Она лишь вздохнула, совершенно не задумываясь обо всем этом, глаза ее были сухими – они оставались такими с того самого рокового утра, когда Джон Энсон пожаловался на странные болезненные ощущения в правой руке. Нет, не нужно беспокоиться, уверил он Кэтрин и стал собираться в свой обычный обход прихожан, приказав Кларку приготовить коляску. И тут, идя по коридору к дверям, он вдруг рухнул, как подрубленный дуб, не в силах ни говорить, ни даже пошевелиться.

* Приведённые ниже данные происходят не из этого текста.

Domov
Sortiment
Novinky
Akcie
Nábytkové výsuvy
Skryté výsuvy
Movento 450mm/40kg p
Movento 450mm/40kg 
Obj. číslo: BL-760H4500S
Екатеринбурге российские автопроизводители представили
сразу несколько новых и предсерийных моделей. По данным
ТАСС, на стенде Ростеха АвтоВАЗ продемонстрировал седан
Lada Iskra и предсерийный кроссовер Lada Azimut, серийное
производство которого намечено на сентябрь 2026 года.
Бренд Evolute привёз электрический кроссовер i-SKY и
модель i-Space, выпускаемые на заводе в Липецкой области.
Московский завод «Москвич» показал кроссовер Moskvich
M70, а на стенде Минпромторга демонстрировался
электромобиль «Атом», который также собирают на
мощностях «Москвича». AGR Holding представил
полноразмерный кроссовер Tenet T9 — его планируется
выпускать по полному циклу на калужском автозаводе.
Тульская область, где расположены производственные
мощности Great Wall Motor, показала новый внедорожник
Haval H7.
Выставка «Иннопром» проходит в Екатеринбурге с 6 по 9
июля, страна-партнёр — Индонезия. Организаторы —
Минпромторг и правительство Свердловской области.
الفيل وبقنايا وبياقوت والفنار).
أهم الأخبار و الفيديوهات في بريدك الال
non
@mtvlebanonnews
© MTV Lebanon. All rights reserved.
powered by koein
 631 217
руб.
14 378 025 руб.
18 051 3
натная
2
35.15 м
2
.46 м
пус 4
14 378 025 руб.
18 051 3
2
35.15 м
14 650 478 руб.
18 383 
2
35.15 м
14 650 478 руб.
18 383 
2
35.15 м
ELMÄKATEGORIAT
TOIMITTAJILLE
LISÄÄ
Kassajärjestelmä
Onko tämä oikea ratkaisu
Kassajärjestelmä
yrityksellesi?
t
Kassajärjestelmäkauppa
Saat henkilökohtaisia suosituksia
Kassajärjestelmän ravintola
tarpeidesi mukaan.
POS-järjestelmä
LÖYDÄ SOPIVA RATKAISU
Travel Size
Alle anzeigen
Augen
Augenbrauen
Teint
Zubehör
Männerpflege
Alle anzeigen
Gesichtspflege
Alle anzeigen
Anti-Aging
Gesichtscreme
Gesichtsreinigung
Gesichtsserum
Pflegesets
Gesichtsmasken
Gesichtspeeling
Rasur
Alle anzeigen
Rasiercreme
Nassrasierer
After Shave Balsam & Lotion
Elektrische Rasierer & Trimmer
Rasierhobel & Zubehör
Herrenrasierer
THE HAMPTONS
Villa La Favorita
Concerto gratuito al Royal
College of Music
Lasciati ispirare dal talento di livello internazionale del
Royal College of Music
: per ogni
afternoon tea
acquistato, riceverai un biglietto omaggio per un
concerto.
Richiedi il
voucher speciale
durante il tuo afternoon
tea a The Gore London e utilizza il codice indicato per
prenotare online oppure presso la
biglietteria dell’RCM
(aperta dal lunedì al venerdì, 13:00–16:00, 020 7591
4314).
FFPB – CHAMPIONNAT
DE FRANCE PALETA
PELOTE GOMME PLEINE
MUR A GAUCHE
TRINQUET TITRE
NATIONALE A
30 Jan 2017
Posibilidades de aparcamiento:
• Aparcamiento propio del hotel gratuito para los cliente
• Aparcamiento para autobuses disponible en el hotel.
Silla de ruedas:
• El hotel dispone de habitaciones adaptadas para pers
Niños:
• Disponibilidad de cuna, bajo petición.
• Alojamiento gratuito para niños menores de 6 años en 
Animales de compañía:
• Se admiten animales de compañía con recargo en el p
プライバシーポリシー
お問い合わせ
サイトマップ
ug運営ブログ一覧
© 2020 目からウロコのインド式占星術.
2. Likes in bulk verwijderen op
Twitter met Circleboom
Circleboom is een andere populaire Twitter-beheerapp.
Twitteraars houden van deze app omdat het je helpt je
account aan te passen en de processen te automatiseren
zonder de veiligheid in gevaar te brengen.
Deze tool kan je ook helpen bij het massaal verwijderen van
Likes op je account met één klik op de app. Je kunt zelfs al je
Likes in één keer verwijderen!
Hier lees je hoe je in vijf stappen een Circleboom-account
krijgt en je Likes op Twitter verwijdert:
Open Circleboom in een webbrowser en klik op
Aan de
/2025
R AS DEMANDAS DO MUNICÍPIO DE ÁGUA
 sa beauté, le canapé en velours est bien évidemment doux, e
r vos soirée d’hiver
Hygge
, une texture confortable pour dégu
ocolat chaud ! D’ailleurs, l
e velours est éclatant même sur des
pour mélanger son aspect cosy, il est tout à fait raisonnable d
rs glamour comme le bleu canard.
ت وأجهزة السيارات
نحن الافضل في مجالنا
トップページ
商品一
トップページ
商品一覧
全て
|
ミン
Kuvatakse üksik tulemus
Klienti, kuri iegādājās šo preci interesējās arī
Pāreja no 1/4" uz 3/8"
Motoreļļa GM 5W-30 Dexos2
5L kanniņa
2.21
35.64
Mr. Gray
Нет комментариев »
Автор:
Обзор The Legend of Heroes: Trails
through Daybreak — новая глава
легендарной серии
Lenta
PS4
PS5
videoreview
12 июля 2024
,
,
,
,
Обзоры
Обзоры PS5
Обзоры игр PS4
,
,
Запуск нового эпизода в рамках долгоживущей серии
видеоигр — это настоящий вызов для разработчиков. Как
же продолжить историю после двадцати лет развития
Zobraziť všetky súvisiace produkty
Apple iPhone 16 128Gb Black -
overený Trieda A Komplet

Сидя за завтраком в залитой солнечным светом столовой пасторского дома, Кэтрин снова и снова переживала эти мгновенья, к которым возвращалась раз за разом с того самого дня. Она отправила Кларка в деревню за доктором Мортимером, который, осмотрев больного, покачал головой, отвел ее в сторонку и сообщил, что у ее отца случился удар. Он, конечно, оставит ей ряд рекомендаций, но, добавил он, пряча в складках морщинистого лица сострадание, надежды очень мало.

Итак, ее отец, всегда такой энергичный, обречен на полную неподвижность. Потянулись томительные часы дежурства возле постели больного, призрачные надежды, связанные с едва заметными признаками улучшения, на поверку всякий раз оказывавшимися иллюзией. Дни, неотлучно проводимые в отцовской спальне, и ночи полусна-полубдения в кресле, придвинутом поближе к камину. Однажды отец попытался что-то сказать, и по его подбородку потекла струйка слюны. Она заботливо наклонилась и отерла дрожавший от напряжения подбородок. Он попытался криво улыбнуться и наконец, ценой неимоверных усилий, произнес:

– Отныне это не в твоих руках, дитя.

– Мисс, ваш чай остывает. – Голос миссис Даулинг, произносивший слова с западным акцентом, вернул Кэтрин в настоящее.

Девушка кивнула, не желая выглядеть неблагодарной, и поднесла чашку к губам. Миссис Даулинг не заслужила такого отношения, ведь эта вдова всецело была предана викарию и его оставшейся без материнской опеки дочери с тех самых пор, как они поселились в Риллингтоне, маленькой уютной деревушке на склонах Мендипских гор. И сколько Кэтрин помнила себя, миссис Даулинг всегда была рядом и заботилась о них.